═══ Source material
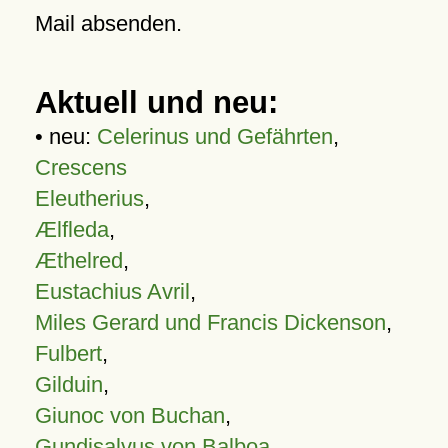
Mail absenden.
Aktuell und neu:
• neu:
Celerinus und Gefährten
,
Crescens
Eleutherius
,
Ælfleda
,
Æthelred
,
Eustachius Avril
,
Miles Gerard und Francis Dickenson
,
Fulbert
,
Gilduin
,
Giunoc von Buchan
,
Gundisalvus von Balboa
,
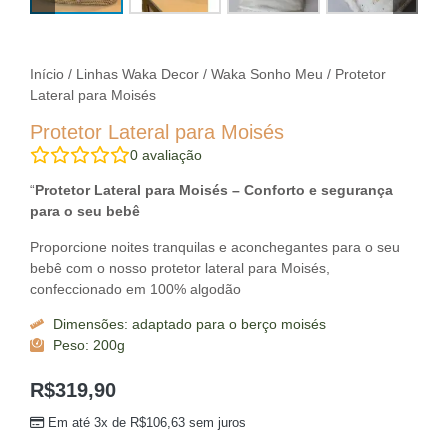
Início
/
Linhas Waka Decor
/
Waka Sonho Meu
/ Protetor
Lateral para Moisés
Protetor Lateral para Moisés
0
avaliação
“
Protetor Lateral para Moisés – Conforto e segurança
para o seu bebê
Proporcione noites tranquilas e aconchegantes para o seu
bebê com o nosso protetor lateral para Moisés,
confeccionado em 100% algodão
Dimensões: adaptado para o berço moisés
Peso: 200g
R$
319,90
Em até 3x de
R$
106,63
sem juros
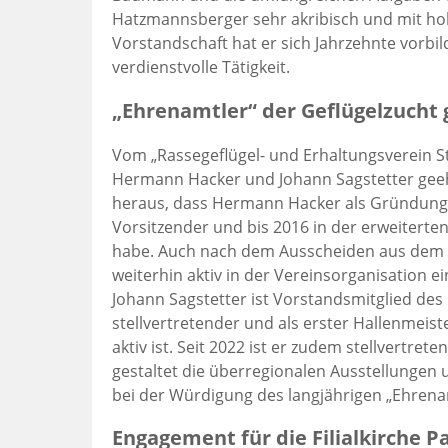
Hatzmannsberger sehr akribisch und mit ho
Vorstandschaft hat er sich Jahrzehnte vorbil
verdienstvolle Tätigkeit.
„Ehrenamtler“ der Geflügelzucht
Vom „Rassegeflügel- und Erhaltungsverein S
Hermann Hacker und Johann Sagstetter geehrt
heraus, dass Hermann Hacker als Gründungsmi
Vorsitzender und bis 2016 in der erweiterte
habe. Auch nach dem Ausscheiden aus dem Ge
weiterhin aktiv in der Vereinsorganisation ei
Johann Sagstetter ist Vorstandsmitglied des 
stellvertretender und als erster Hallenmeis
aktiv ist. Seit 2022 ist er zudem stellvertre
gestaltet die überregionalen Ausstellungen 
bei der Würdigung des langjährigen „Ehrena
Engagement für die Filialkirche P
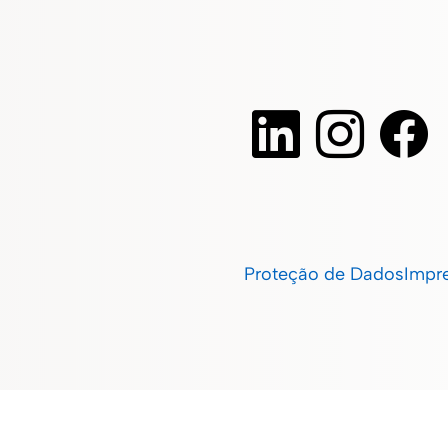
Proteção de Dados
Impr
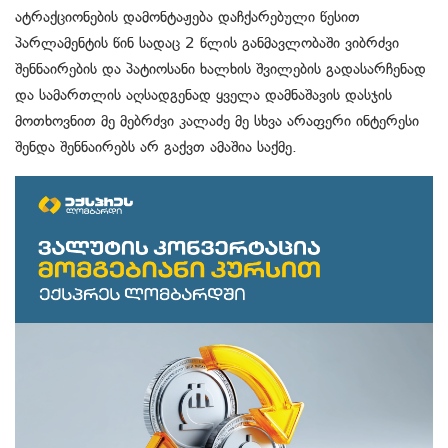
ატრაქციონების დამონტაჟება დაჩქარებული წესით
პარლამენტის წინ სადაც 2 წლის განმავლობაში ვიბრძვი
შენნაირების და პატიოსანი ხალხის შვილების გადასარჩენად
და სამართლის აღსადგენად ყველა დამნაშავის დასჯის
მოთხოვნით მე მებრძვი კალაძე მე სხვა არაფერი ინტერესი
შენდა შენნაირებს არ გაქვთ ამაშია საქმე.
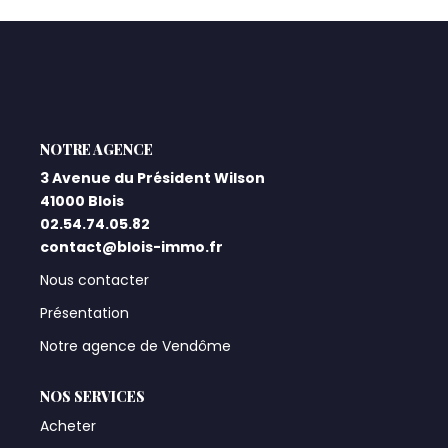
Qui Sommes-Nous ?
Notre Équipe
Nos Actualités
Nos Partenaires
L'AGENCE
3 Avenue du Président Wilson
41000 Blois
CONTACT
02.54.74.05.82
contact@blois-immo.fr
Nous contacter
Présentation
Notre agence de Vendôme
NOS SERVICES
Acheter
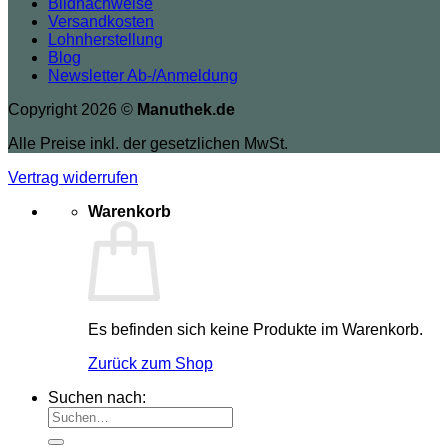
Bildnachweise
Versandkosten
Lohnherstellung
Blog
Newsletter Ab-/Anmeldung
Copyright 2026 ©
Manuthek.de
Alle Preise inkl. der gesetzlichen MwSt.
Vertrag widerrufen
Warenkorb
Es befinden sich keine Produkte im Warenkorb.
Zurück zum Shop
Suchen nach:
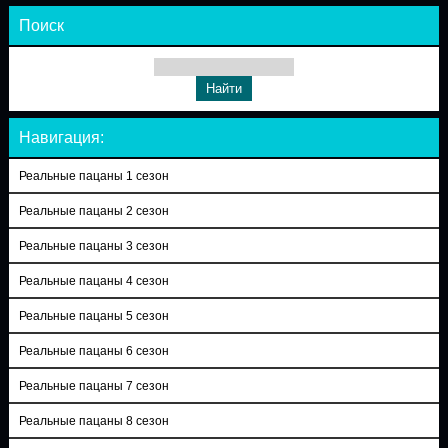
Поиск
Навигация:
Реальные пацаны 1 сезон
Реальные пацаны 2 сезон
Реальные пацаны 3 сезон
Реальные пацаны 4 сезон
Реальные пацаны 5 сезон
Реальные пацаны 6 сезон
Реальные пацаны 7 сезон
Реальные пацаны 8 сезон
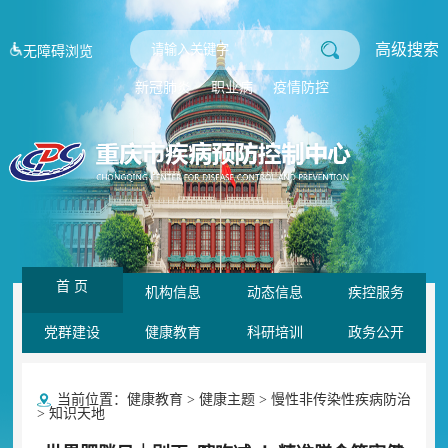
高级搜索
无障碍浏览
新冠肺炎
职业病
疫情防控
首 页
机构信息
动态信息
疾控服务
党群建设
健康教育
科研培训
政务公开
当前位置：
健康教育
>
健康主题
>
慢性非传染性疾病防治
>
知识天地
══════
Exercise: For the entries above, the output must hold exactly the lines from the one with "Реальные пацаны 7 сезон" through the last line, both included, and no pictures.

Response area:
Реальные пацаны 7 сезон
Реальные пацаны 8 сезон
高级搜索
无障碍浏览
新冠肺炎
职业病
疫情防控
首 页
机构信息
动态信息
疾控服务
党群建设
健康教育
科研培训
政务公开
当前位置：
健康教育
>
健康主题
>
慢性非传染性疾病防治
>
知识天地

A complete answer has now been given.